At the time of the establishment of the St Petersburg Collection, the Duke of Gloucester admired Theo's work at 'The Art of the Master Turner' exhibition at the Science Museum in London. Princess Alexandra, The Hon Lady Ogilvy received Theo's Presentation Golden Egg. The Duke of York came aboard the vessel Sthtandart in 1999, when it arrived in the Pool of London bearing the oak for Theo's Sthtandart eggs. The Duke and Duchess of York commissioned the Hole in One Egg in aid of a children's charity. In 2003, Theo was commissioned by the Royal Air Force to produce their commemorative piece for the centenary of the Wright Brothers' first flight, the first being presented to the Duke of Edinburgh.

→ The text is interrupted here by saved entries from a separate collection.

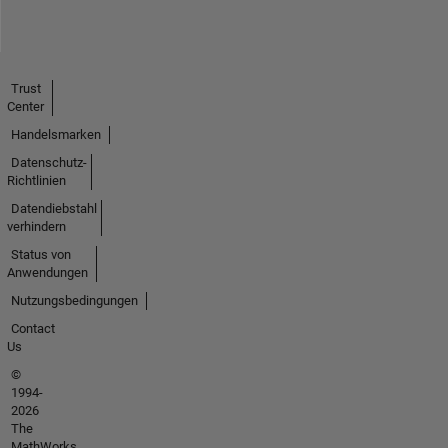
Trust
Center
Handelsmarken
Datenschutz-
Richtlinien
Datendiebstahl
verhindern
Status von
Anwendungen
Nutzungsbedingungen
Contact
Us
©
1994-
2026
The
MathWorks,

Among the rarest eggs created by Theo Fabergé is the Millennium Fountain Egg commissioned to honor the new millennium of which only 12 were created. The egg, made of hand-painted cerulean blue porcelain is mounted on a vermeil pedastal originally turned on Theo Fabergé’s Holtzapffel lathe and set with some 250 precious stones.

The Collection is shown in major outlets throughout the world. Museums such as the State Hermitage Museum, the San Diego Fine Arts Museum, The Royal Air Force Museum and the St Petersburg City Museum have catalogued Theo Fabergé's creations within their collections.